Dealing with Abuse: Helping the Voiceless

Removed. Displaced. Torn away. So many synonyms but none come close to the reality of an abused child ripped out of their home.

A while back  I was sitting in a class about how trauma affects learning when we watched this heartbreaking video. Like most of the teachers in the class, I started to cry wishing to take away this little girl’s pain. Watch with tissues.

Afterwards, I decided to try and understand just what these kids live with every day. I wanted to find  more ways to help these children learn, make them resilient, and stop the cycle. These are just a few.
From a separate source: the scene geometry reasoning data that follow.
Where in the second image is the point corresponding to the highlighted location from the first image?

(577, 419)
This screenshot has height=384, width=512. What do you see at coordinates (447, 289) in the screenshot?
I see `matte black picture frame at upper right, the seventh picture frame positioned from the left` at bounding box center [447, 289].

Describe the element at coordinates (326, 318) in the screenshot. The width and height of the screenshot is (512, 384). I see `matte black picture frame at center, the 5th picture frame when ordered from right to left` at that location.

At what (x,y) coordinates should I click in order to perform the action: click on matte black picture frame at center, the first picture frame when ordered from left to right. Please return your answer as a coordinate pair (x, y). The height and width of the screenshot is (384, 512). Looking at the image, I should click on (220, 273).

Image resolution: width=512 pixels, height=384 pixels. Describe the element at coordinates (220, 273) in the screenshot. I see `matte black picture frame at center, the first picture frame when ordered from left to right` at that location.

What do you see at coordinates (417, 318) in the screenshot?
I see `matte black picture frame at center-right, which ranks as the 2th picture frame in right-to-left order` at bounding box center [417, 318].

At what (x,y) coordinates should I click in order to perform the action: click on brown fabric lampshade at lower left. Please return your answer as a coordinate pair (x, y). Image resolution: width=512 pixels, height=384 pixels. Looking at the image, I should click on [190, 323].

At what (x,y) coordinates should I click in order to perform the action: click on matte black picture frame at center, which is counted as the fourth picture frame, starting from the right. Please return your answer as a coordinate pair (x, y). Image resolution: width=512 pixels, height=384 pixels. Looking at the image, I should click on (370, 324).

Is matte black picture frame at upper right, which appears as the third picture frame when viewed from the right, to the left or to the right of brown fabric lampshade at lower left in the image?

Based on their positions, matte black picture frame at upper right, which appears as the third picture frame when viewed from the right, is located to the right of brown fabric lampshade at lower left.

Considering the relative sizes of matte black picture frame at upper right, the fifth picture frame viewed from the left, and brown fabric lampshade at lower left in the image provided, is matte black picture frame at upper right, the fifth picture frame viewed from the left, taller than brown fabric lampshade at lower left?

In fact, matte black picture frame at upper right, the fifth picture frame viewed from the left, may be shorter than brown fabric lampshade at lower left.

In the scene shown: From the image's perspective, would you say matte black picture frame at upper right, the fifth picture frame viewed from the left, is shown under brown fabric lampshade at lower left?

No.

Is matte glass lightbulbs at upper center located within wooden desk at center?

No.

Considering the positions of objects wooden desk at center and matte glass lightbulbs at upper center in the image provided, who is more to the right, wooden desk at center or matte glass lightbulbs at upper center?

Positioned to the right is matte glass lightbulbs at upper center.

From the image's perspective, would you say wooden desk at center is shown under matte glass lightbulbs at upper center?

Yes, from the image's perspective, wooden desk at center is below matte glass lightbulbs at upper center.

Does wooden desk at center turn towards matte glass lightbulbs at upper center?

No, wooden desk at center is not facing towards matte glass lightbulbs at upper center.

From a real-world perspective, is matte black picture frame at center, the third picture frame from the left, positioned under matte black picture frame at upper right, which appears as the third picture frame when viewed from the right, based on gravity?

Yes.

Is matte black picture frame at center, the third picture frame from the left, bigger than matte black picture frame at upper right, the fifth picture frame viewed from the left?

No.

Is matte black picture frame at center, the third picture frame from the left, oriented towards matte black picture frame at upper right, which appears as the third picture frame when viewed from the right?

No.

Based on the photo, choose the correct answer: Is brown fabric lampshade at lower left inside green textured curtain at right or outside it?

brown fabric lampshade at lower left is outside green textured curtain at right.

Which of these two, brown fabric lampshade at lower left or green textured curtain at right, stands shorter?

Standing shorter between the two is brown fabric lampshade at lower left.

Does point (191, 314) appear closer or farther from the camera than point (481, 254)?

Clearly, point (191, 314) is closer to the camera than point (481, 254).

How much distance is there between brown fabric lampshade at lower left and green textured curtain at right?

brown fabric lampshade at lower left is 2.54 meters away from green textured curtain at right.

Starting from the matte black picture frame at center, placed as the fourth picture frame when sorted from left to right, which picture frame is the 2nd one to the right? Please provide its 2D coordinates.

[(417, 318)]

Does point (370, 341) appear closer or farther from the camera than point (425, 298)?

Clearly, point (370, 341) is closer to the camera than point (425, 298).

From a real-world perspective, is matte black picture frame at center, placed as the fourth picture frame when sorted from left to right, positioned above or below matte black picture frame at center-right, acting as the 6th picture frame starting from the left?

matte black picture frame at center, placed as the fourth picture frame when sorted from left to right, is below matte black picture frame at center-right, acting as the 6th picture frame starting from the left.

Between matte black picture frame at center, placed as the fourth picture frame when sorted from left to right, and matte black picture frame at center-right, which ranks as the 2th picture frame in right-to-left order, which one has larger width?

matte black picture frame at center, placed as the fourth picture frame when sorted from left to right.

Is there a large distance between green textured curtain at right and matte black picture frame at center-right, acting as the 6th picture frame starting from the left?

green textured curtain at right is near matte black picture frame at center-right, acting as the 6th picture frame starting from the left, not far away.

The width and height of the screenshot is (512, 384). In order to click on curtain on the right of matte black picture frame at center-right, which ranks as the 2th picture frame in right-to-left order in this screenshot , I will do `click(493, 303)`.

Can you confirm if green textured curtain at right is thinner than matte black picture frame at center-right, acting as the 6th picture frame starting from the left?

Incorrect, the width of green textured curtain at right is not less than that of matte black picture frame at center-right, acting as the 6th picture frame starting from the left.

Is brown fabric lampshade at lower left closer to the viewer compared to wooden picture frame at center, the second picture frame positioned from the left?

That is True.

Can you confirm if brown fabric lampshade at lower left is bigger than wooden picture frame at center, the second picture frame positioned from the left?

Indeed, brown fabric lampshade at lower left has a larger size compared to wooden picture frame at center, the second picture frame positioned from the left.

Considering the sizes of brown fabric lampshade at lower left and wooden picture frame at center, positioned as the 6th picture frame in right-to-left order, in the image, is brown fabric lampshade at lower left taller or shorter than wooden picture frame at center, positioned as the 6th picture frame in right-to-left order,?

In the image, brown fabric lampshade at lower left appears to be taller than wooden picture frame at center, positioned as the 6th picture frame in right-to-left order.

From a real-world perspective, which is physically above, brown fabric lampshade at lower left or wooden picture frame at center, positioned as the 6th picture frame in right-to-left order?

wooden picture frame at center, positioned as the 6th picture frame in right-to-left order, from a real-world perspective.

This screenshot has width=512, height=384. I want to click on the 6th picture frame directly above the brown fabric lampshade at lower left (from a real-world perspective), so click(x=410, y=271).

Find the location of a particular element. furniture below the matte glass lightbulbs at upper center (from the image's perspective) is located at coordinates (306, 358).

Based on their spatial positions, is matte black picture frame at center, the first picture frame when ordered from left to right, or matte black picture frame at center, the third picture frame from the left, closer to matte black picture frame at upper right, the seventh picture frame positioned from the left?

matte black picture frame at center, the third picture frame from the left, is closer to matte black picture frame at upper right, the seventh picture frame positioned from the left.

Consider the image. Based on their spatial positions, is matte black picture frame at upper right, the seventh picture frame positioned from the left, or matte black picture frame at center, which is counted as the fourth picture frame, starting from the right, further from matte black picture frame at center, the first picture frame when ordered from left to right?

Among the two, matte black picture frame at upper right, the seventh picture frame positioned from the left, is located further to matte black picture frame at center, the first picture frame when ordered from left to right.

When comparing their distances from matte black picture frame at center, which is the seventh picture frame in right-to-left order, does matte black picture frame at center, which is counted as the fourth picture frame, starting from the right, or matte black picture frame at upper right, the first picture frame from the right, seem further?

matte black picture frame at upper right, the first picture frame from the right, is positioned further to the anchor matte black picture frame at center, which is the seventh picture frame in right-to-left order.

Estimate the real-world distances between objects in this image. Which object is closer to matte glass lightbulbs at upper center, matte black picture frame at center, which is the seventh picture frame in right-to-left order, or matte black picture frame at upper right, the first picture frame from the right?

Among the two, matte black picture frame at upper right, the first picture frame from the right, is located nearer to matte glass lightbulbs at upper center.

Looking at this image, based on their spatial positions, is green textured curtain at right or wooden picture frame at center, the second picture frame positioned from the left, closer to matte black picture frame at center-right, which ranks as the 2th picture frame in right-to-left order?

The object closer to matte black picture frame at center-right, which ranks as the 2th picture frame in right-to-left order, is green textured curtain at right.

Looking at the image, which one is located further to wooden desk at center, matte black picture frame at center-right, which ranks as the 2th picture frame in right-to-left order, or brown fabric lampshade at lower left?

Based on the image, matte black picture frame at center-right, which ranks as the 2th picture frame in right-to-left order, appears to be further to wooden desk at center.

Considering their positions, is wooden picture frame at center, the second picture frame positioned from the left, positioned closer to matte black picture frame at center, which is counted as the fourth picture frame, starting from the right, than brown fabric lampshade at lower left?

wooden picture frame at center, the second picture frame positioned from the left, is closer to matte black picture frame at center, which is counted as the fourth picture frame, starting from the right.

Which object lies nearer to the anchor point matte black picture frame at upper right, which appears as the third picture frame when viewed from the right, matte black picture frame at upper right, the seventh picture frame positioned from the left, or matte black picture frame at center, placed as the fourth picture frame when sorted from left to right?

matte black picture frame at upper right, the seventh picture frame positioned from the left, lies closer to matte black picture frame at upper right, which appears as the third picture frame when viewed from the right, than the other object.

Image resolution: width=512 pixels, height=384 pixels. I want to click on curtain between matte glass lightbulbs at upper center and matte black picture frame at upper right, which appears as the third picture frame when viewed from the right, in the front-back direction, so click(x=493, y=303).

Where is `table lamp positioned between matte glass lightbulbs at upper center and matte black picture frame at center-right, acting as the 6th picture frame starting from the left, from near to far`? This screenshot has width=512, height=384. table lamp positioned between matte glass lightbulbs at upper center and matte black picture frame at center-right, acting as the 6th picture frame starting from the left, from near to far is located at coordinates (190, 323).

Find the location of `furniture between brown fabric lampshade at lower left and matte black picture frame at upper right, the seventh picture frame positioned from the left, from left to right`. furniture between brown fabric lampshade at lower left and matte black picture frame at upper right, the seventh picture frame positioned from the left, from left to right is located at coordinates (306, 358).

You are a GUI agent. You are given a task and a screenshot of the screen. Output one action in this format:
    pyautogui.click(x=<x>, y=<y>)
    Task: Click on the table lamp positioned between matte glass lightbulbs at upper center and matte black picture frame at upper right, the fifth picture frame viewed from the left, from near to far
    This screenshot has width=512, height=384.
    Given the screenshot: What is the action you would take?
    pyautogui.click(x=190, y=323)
  1. Treat each student with respect.
  2. Use a calm voice in the class. A whisper is  more powerful than a screech.
  3. Maintain routines. Predictability helps abused children to be open to learning.
  4. Understand that lack of focus has many causes. Find creative, non-threatening ways to keep your class on task.
  5. Teach children assertive vocabulary and the difference between win-win and win-lose situations.
  6. Love your students unconditionally. You may be the only person who ever has.

One thought on “Dealing with Abuse: Helping the Voiceless

  1. I’ve known a few people that have been in the foster care system, and keeping siblings together is the most important thing we can do for these kids and yet it’s almost never done. Thanks for sharing this short and the tips for teachers.